Task item
List every line in the entries below that contains the string "Connection".
○ ○ ○
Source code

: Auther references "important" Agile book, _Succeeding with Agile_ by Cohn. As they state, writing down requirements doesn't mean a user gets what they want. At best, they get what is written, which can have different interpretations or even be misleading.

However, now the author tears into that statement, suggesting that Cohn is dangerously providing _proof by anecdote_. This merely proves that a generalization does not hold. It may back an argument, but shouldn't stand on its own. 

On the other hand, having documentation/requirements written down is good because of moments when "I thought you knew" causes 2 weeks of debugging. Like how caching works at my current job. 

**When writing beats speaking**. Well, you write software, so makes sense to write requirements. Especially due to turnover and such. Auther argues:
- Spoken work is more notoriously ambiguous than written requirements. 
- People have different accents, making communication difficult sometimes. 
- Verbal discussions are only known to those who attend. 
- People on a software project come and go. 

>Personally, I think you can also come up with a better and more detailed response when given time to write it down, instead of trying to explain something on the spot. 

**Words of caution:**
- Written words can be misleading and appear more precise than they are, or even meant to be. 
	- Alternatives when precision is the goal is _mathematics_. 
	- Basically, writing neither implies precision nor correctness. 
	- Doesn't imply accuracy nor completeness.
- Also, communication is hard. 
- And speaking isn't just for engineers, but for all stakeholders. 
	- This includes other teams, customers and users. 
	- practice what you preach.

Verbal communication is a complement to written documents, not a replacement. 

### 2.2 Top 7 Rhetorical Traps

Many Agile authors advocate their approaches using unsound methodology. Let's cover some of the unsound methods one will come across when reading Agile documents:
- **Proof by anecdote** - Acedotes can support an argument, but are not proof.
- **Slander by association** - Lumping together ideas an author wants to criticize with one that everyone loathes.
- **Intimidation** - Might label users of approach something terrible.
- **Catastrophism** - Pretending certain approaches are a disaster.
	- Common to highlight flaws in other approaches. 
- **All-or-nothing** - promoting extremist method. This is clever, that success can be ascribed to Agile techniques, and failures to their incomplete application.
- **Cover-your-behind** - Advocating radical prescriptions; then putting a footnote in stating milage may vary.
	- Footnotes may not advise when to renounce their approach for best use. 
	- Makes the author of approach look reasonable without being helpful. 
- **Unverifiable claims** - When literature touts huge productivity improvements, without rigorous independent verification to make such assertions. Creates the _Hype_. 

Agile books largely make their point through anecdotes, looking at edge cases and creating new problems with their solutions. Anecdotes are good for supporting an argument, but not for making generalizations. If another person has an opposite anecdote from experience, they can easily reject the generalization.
○ ○ ○
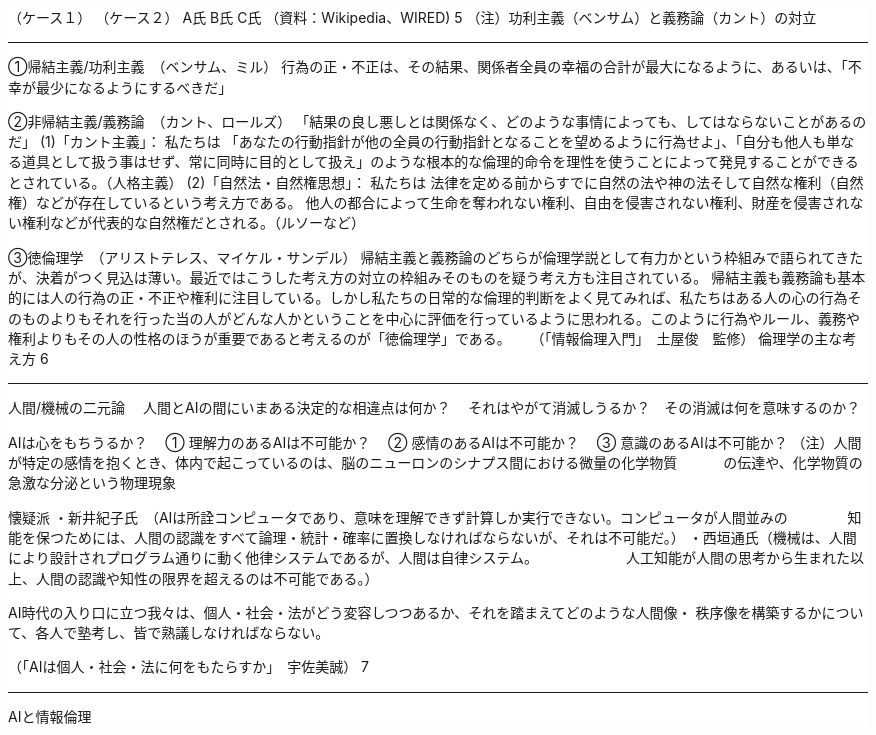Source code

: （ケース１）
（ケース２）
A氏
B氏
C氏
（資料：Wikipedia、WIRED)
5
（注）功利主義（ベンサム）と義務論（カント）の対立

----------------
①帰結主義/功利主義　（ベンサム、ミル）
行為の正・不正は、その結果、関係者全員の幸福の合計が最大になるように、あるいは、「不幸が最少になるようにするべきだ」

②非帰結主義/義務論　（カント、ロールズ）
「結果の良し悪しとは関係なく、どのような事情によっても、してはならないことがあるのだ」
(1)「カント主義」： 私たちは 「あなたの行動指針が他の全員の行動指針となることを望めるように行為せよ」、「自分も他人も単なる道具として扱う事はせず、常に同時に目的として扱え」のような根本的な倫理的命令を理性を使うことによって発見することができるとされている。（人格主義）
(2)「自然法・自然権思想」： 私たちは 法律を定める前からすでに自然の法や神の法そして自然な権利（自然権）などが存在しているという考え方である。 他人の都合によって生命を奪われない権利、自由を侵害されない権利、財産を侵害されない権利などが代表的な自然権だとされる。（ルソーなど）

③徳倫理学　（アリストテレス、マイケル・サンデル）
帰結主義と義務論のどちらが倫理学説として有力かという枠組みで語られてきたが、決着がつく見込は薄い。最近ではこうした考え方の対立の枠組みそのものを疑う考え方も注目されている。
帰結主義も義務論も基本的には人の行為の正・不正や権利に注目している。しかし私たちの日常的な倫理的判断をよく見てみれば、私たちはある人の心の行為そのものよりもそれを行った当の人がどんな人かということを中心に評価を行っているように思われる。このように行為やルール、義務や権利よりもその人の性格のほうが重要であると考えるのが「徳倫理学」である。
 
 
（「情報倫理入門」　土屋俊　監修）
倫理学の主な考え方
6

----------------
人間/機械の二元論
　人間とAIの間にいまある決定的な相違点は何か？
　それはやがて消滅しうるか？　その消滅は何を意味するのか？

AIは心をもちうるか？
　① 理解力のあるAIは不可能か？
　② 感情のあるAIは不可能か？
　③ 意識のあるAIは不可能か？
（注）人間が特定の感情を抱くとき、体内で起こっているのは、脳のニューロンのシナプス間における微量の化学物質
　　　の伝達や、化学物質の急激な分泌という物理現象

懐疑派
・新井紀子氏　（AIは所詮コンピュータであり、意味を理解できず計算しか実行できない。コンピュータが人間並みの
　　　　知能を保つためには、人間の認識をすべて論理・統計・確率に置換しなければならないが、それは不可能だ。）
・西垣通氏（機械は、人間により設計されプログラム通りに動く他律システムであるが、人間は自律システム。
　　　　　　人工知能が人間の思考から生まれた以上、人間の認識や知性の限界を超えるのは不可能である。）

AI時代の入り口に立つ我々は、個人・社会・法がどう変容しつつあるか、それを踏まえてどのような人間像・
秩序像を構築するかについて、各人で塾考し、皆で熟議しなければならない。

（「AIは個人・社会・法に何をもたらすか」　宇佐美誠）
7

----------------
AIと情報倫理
○ ○ ○
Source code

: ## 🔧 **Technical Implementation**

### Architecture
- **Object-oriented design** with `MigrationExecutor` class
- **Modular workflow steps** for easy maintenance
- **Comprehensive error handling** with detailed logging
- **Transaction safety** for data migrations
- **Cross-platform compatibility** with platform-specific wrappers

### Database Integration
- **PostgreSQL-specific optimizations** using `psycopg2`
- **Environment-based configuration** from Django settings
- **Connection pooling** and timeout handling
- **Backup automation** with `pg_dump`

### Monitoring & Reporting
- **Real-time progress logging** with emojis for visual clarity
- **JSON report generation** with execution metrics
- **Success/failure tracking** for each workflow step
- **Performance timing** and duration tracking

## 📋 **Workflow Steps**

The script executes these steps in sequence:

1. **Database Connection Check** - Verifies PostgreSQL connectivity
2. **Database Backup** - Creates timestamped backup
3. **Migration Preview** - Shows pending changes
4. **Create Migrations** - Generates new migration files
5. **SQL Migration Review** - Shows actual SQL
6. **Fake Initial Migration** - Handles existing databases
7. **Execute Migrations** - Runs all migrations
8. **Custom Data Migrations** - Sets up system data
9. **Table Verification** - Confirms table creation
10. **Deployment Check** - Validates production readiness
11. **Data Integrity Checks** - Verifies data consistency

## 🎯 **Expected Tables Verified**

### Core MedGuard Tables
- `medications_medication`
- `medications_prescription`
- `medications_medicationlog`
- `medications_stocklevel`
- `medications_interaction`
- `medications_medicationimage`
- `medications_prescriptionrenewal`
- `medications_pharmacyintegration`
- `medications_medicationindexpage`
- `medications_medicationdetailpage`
○ ○ ○
Response to this task
- **Connection pooling** and timeout handling
1. **Database Connection Check** - Verifies PostgreSQL connectivity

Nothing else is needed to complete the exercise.